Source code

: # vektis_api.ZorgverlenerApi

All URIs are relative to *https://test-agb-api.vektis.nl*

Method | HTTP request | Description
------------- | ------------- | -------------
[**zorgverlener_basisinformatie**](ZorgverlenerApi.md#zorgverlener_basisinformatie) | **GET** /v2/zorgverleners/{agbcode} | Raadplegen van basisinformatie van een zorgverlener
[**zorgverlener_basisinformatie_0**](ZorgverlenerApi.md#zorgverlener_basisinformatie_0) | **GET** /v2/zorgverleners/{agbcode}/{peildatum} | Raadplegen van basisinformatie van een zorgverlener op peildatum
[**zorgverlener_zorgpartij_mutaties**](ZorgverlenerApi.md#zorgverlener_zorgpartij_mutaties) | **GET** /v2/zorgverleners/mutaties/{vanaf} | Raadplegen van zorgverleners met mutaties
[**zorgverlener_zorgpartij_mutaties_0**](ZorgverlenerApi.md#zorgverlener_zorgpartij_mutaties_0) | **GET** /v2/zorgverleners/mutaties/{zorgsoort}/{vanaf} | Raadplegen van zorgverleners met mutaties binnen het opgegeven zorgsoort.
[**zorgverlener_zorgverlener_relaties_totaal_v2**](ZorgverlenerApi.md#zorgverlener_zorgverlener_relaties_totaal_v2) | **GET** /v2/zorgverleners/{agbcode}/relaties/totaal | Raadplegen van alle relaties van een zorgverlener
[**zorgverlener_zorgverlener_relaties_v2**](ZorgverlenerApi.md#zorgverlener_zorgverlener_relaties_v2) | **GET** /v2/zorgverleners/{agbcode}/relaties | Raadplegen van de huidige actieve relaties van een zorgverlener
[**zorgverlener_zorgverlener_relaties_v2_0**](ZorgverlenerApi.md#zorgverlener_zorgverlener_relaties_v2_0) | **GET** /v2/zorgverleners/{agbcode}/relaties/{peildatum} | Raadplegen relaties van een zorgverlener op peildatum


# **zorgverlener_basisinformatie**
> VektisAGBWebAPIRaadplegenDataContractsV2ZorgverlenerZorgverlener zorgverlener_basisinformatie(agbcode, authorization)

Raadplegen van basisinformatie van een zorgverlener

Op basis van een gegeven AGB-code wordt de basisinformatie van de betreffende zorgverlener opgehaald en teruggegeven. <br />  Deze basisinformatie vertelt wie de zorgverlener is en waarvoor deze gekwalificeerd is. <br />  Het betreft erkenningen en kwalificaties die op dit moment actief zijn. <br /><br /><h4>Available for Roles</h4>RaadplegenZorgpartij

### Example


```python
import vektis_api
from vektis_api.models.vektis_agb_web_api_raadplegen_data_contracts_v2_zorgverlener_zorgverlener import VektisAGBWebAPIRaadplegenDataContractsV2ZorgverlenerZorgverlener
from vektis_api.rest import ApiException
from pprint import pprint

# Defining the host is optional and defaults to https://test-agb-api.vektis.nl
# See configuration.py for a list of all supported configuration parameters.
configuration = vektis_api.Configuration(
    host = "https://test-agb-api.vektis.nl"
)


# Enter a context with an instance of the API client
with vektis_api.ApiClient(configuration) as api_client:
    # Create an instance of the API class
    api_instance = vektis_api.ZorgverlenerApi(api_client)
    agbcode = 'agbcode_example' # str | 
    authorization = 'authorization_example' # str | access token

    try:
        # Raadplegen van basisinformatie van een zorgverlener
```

EXERCISE AIM:
Search each line of the listing for the word "from", then state how many lines contain it and nothing else.

SOLUTION TO THIS EXERCISE:
3